WHAT IS BEING ASKED
Copy out the rows below without changes, starting at the first row and ending with the line containing "Rachat Porsche", including both ends.

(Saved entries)
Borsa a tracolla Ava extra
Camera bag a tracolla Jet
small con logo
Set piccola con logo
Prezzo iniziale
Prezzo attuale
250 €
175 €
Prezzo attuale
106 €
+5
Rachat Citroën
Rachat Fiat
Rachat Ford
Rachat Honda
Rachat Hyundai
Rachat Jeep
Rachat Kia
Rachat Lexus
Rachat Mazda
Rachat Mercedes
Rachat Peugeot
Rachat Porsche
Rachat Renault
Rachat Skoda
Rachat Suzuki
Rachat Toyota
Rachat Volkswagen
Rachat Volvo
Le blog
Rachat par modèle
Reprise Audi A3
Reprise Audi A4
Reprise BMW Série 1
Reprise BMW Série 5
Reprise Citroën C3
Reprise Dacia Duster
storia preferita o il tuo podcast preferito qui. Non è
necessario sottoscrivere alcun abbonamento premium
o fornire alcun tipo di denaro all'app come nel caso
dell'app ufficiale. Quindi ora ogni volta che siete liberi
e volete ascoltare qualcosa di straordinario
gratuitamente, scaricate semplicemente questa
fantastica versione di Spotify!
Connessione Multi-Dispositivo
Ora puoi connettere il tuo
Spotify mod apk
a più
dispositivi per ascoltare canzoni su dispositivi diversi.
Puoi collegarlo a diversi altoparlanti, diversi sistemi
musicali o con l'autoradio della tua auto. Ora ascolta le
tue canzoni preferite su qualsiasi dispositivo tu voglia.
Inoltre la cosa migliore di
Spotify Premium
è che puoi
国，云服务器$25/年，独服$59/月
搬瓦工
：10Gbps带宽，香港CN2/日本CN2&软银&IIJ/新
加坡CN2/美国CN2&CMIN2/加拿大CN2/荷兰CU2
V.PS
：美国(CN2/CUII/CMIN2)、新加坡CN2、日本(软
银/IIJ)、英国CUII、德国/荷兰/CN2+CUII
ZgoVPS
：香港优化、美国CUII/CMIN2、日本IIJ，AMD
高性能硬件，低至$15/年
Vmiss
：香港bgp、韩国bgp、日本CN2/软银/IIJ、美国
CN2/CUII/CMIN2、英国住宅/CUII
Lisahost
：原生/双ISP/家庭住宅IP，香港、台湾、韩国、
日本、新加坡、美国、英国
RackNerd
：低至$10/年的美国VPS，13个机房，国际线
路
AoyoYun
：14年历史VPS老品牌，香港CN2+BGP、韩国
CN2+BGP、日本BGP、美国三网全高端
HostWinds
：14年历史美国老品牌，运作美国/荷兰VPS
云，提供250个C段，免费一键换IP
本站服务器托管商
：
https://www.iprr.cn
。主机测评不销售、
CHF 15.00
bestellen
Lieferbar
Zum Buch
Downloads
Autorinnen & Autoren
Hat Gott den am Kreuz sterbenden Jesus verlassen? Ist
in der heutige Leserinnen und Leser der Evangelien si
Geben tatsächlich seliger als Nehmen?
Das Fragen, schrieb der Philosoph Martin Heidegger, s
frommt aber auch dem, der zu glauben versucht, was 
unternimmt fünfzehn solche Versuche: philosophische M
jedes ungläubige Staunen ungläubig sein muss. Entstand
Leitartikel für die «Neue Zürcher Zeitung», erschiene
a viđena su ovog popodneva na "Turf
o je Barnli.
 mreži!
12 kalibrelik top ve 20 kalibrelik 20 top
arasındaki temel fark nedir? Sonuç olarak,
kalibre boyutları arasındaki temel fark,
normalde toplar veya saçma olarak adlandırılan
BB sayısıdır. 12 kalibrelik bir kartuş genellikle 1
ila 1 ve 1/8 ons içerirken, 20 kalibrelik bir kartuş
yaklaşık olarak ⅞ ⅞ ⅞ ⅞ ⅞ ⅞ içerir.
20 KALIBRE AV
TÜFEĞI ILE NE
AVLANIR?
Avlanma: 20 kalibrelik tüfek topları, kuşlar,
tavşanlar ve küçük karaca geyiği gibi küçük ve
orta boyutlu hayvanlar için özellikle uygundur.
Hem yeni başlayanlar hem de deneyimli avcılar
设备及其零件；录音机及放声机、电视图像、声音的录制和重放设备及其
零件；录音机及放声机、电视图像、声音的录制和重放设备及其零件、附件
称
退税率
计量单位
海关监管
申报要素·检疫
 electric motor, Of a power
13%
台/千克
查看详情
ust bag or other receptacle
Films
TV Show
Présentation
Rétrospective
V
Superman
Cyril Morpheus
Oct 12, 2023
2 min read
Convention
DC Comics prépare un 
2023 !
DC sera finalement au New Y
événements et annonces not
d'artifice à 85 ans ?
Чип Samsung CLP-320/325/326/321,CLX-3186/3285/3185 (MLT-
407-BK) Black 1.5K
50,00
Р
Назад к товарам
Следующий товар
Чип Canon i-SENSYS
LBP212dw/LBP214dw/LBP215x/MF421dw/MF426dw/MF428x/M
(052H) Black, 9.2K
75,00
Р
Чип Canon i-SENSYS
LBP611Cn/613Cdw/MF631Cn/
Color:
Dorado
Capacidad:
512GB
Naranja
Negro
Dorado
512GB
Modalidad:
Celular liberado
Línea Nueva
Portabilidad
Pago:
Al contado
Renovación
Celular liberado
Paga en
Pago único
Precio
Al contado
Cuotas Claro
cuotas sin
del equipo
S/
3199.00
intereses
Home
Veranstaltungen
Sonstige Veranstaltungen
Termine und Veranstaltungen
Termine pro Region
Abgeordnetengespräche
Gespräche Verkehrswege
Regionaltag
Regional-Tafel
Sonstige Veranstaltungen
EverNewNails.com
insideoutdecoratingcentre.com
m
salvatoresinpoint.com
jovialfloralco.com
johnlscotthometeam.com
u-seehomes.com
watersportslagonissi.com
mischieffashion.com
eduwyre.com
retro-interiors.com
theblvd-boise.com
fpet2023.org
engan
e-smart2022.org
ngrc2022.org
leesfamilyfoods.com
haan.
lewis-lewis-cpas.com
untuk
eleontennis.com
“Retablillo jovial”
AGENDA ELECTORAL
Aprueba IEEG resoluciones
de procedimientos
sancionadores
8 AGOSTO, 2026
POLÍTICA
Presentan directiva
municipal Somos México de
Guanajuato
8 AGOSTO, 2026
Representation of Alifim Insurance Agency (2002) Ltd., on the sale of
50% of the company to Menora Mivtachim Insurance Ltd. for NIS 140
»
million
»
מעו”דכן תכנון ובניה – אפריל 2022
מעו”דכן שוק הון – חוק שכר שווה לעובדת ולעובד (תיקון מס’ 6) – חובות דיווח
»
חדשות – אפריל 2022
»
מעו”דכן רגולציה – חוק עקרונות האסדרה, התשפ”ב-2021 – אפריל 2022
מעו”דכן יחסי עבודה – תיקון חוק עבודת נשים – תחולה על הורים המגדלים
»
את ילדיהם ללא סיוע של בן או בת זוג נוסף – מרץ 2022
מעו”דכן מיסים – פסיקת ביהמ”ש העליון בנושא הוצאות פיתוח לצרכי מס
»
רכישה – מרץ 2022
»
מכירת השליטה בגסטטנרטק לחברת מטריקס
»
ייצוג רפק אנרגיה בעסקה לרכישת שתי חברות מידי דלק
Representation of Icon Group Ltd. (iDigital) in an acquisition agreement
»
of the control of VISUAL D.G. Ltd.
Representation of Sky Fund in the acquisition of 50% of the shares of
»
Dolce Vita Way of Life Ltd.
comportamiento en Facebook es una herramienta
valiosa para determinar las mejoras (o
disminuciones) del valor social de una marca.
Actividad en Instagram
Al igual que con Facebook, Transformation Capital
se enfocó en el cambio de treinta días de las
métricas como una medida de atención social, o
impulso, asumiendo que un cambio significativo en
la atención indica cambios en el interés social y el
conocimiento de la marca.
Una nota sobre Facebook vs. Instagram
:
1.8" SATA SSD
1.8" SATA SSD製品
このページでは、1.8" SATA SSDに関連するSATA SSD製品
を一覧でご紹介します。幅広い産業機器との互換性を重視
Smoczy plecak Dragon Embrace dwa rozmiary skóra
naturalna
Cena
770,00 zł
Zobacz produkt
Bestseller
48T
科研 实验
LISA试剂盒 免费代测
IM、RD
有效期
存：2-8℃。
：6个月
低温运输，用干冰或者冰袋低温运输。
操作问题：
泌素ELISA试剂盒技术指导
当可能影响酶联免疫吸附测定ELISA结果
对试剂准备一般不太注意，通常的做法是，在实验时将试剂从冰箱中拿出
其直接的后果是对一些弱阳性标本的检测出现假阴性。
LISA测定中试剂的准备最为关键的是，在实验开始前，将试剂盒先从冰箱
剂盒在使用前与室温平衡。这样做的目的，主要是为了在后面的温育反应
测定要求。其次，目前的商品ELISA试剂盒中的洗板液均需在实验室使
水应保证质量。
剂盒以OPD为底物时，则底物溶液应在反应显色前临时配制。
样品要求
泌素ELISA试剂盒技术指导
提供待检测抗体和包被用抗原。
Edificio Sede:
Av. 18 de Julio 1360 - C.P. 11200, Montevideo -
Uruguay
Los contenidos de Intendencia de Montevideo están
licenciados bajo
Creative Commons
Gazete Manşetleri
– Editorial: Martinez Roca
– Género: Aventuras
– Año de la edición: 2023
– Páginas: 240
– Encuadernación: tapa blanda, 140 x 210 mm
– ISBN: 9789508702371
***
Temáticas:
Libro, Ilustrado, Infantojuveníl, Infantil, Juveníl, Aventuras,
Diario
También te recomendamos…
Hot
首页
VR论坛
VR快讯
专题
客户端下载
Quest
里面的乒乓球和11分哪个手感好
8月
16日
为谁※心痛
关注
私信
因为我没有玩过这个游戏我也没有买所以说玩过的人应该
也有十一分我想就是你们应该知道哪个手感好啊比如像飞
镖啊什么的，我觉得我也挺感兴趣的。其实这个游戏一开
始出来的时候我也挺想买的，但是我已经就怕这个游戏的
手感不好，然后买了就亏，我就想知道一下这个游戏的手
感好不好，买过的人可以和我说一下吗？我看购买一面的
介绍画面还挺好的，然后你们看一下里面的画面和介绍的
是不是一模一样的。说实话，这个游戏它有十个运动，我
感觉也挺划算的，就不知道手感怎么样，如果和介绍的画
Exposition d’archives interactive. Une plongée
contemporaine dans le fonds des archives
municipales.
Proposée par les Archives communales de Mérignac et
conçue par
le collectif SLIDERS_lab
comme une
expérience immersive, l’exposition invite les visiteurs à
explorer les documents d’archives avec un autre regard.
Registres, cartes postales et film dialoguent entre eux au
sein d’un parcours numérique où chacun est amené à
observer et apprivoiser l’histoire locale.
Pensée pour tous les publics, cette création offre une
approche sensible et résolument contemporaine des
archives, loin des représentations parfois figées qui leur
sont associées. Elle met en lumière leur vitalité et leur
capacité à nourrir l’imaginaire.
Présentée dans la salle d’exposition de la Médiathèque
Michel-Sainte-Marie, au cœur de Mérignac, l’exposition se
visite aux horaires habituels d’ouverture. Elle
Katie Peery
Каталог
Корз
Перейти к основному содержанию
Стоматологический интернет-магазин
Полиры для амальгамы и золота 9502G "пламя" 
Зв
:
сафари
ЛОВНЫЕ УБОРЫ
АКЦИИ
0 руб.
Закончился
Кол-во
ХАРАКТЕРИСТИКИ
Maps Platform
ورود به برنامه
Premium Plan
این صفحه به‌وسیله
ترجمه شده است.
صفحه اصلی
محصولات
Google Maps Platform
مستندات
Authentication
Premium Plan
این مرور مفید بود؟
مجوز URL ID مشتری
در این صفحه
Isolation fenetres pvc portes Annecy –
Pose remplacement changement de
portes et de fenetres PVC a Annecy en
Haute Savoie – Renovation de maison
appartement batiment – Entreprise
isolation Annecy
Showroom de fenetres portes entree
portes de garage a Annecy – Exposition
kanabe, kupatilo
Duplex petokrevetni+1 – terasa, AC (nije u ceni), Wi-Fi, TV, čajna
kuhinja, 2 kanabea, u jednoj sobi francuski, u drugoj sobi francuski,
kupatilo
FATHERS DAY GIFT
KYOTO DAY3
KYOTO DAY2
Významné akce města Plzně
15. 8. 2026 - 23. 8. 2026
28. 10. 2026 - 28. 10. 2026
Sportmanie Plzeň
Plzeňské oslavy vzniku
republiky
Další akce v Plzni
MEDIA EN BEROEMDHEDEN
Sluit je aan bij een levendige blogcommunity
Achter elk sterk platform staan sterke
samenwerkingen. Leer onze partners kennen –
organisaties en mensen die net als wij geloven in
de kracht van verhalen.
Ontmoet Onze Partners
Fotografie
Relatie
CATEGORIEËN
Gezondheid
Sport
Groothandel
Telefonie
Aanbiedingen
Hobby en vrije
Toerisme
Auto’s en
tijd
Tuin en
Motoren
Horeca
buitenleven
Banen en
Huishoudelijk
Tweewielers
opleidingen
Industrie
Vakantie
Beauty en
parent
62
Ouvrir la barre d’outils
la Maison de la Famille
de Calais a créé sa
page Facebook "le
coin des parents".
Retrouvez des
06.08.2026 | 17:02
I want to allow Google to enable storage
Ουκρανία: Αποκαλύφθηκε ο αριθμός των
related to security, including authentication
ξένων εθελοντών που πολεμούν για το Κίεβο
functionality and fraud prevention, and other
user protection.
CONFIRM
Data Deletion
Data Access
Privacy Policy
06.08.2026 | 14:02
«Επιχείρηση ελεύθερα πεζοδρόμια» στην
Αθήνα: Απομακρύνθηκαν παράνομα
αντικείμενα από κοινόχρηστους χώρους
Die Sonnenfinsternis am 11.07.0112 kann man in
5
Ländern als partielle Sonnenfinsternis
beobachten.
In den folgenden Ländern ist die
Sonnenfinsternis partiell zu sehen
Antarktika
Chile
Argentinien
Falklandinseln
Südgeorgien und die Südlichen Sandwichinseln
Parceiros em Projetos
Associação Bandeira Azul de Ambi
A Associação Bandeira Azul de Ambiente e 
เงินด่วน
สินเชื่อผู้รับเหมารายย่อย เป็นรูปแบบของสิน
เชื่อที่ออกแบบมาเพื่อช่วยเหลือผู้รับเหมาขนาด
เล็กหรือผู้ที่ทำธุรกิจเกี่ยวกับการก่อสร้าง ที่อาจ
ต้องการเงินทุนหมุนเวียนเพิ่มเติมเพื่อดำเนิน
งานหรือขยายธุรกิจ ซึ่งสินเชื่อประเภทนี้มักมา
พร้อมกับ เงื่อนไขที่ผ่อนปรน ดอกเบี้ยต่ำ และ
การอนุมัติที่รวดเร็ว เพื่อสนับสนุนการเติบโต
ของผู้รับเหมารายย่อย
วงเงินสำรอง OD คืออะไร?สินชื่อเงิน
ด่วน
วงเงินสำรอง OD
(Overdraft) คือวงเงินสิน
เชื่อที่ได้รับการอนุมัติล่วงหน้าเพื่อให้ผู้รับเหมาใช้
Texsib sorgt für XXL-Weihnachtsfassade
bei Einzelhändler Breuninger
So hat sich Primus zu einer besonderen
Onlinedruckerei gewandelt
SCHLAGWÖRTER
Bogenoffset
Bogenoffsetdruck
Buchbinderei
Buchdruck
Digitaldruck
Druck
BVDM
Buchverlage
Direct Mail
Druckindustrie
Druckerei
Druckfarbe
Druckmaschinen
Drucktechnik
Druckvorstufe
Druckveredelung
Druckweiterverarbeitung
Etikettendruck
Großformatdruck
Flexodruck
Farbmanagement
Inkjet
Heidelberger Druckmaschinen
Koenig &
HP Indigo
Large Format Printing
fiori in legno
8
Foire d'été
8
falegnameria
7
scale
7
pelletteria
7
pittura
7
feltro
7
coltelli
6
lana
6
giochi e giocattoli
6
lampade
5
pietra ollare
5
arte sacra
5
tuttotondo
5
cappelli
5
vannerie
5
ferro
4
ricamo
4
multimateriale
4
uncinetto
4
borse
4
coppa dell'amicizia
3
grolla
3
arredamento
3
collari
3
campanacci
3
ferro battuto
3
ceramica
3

EXERCISE RESPONSE
Borsa a tracolla Ava extra
Camera bag a tracolla Jet
small con logo
Set piccola con logo
Prezzo iniziale
Prezzo attuale
250 €
175 €
Prezzo attuale
106 €
+5
Rachat Citroën
Rachat Fiat
Rachat Ford
Rachat Honda
Rachat Hyundai
Rachat Jeep
Rachat Kia
Rachat Lexus
Rachat Mazda
Rachat Mercedes
Rachat Peugeot
Rachat Porsche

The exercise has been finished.